Data supplied section start
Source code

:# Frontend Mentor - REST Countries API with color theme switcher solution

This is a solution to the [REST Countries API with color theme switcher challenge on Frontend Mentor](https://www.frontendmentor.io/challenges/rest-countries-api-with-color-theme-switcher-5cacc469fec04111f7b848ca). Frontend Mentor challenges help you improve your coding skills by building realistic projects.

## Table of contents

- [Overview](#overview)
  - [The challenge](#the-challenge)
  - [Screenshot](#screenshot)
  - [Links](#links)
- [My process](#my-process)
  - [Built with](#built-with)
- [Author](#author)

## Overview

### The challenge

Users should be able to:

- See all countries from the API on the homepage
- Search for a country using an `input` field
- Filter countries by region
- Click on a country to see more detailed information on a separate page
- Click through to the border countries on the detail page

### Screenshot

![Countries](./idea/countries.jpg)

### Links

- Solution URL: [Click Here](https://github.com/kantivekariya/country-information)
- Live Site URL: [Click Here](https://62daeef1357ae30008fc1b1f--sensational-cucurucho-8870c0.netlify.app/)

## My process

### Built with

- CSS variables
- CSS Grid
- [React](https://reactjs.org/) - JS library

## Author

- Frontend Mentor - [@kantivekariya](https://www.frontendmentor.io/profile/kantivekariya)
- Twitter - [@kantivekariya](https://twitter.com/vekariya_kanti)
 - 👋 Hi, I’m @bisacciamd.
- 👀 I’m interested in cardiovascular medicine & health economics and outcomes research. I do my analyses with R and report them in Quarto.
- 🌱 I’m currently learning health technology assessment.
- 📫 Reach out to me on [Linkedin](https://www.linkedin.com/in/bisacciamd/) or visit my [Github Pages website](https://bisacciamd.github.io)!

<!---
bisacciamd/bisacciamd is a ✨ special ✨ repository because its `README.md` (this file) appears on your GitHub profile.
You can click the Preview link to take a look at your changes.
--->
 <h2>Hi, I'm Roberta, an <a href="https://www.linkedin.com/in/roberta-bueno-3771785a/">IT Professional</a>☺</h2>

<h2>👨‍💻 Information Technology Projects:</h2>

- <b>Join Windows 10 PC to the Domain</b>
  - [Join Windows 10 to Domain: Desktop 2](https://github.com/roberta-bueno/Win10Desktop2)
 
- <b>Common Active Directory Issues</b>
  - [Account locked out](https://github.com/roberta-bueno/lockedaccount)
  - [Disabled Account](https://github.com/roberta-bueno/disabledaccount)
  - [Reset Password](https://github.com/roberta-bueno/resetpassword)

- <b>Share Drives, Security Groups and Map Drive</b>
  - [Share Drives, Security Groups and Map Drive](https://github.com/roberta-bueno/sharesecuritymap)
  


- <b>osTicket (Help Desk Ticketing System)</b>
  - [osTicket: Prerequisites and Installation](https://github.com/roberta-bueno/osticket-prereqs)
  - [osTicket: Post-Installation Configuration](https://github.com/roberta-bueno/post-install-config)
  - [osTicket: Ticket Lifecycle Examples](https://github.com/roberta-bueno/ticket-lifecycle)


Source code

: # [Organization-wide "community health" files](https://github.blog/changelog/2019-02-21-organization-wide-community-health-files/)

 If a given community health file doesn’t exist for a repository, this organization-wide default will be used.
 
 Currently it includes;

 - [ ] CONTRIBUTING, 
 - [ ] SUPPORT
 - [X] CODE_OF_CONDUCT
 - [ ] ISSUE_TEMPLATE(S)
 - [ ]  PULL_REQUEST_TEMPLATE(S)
Data supplied section end
→ **Problem**: Can you write out the lines above, starting at the one containing "Currently it includes;" and ending with the last line, reproducing them character for character?

→ **Task answer**:
 Currently it includes;

 - [ ] CONTRIBUTING, 
 - [ ] SUPPORT
 - [X] CODE_OF_CONDUCT
 - [ ] ISSUE_TEMPLATE(S)
 - [ ]  PULL_REQUEST_TEMPLATE(S)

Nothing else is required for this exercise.